(Dataset entries)

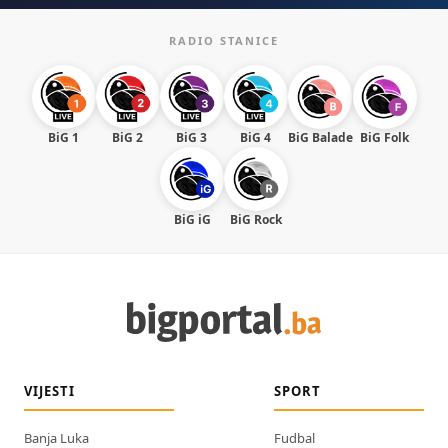
RADIO STANICE
BiG 1
BiG 2
BiG 3
BiG 4
BiG Balade
BiG Folk
BiG iG
BiG Rock
VIJESTI
SPORT
Banja Luka
Fudbal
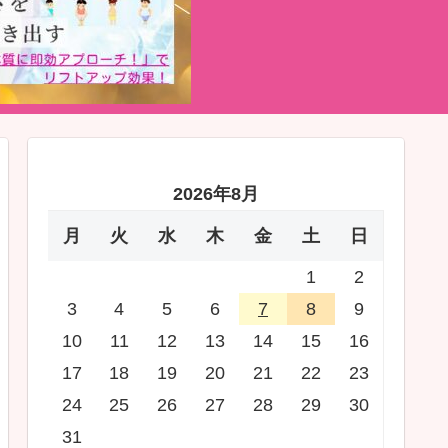
2026年8月
月
火
水
木
金
土
日
1
2
3
4
5
6
7
8
9
10
11
12
13
14
15
16
17
18
19
20
21
22
23
24
25
26
27
28
29
30
31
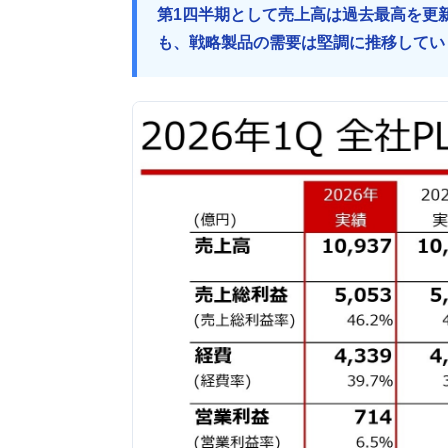
第1四半期として売上高は過去最高を更
も、戦略製品の需要は堅調に推移してい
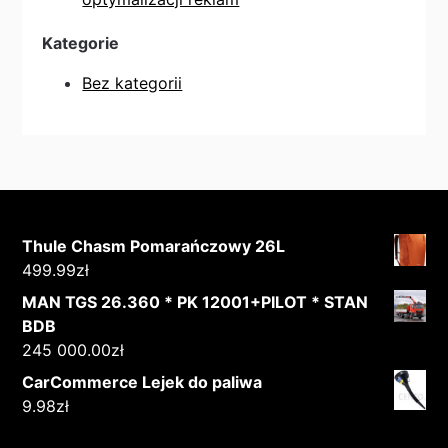
Kategorie
Bez kategorii
Thule Chasm Pomarańczowy 26L
499.99
zł
MAN TGS 26.360 * PK 12001+PILOT * STAN
BDB
245 000.00
zł
CarCommerce Lejek do paliwa
9.98
zł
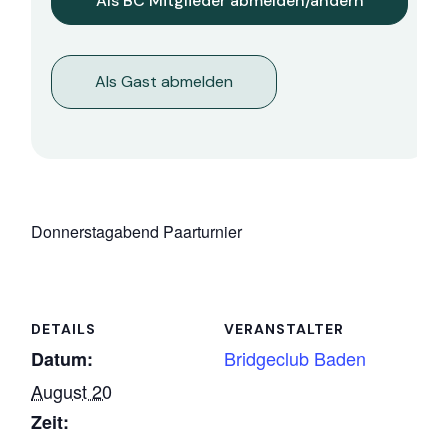
Als Gast abmelden
Donnerstagabend Paarturnier
DETAILS
VERANSTALTER
Bridgeclub Baden
Datum:
August 20
Zeit:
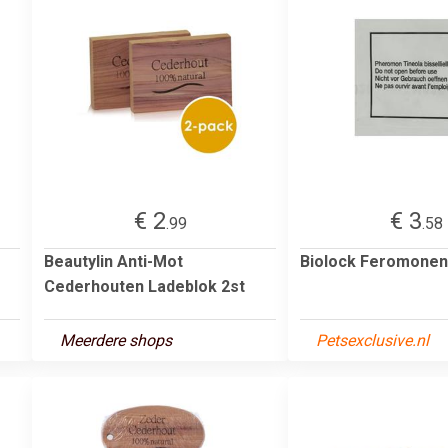
€ 2
€ 3
.99
.58
Beautylin Anti-Mot
Biolock Feromonen
Cederhouten Ladeblok 2st
Meerdere shops
Petsexclusive.nl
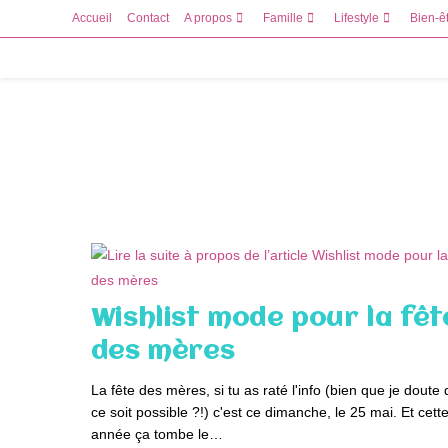
Skip
Accueil
Contact
A propos
Famille
Lifestyle
Bien-ê
to
content
Wishlist mode pour la fêt
des mères
La fête des mères, si tu as raté l'info (bien que je doute
ce soit possible ?!) c'est ce dimanche, le 25 mai. Et cett
année ça tombe le…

→ **DESCRIPTION OF THE TASK**
Can you print every line of text from all the records above, character for character, without including the pictures?

→ **RESULT BELOW**
RADIO STANICE
BiG 1
BiG 2
BiG 3
BiG 4
BiG Balade
BiG Folk
BiG iG
BiG Rock
VIJESTI
SPORT
Banja Luka
Fudbal
2026年8月
月
火
水
木
金
土
日
1
2
3
4
5
6
7
8
9
10
11
12
13
14
15
16
17
18
19
20
21
22
23
24
25
26
27
28
29
30
31
第1四半期として売上高は過去最高を更
も、戦略製品の需要は堅調に推移してい
Kategorie
Bez kategorii
Thule Chasm Pomarańczowy 26L
499.99
zł
MAN TGS 26.360 * PK 12001+PILOT * STAN
BDB
245 000.00
zł
CarCommerce Lejek do paliwa
9.98
zł
Als Gast abmelden
Donnerstagabend Paarturnier
DETAILS
VERANSTALTER
Bridgeclub Baden
Datum:
August 20
Zeit:
€ 2
€ 3
.99
.58
Beautylin Anti-Mot
Biolock Feromonen
Cederhouten Ladeblok 2st
Meerdere shops
Petsexclusive.nl
Skip
Accueil
Contact
A propos
Famille
Lifestyle
Bien-ê
to
content
Wishlist mode pour la fêt
des mères
La fête des mères, si tu as raté l'info (bien que je doute
ce soit possible ?!) c'est ce dimanche, le 25 mai. Et cett
année ça tombe le…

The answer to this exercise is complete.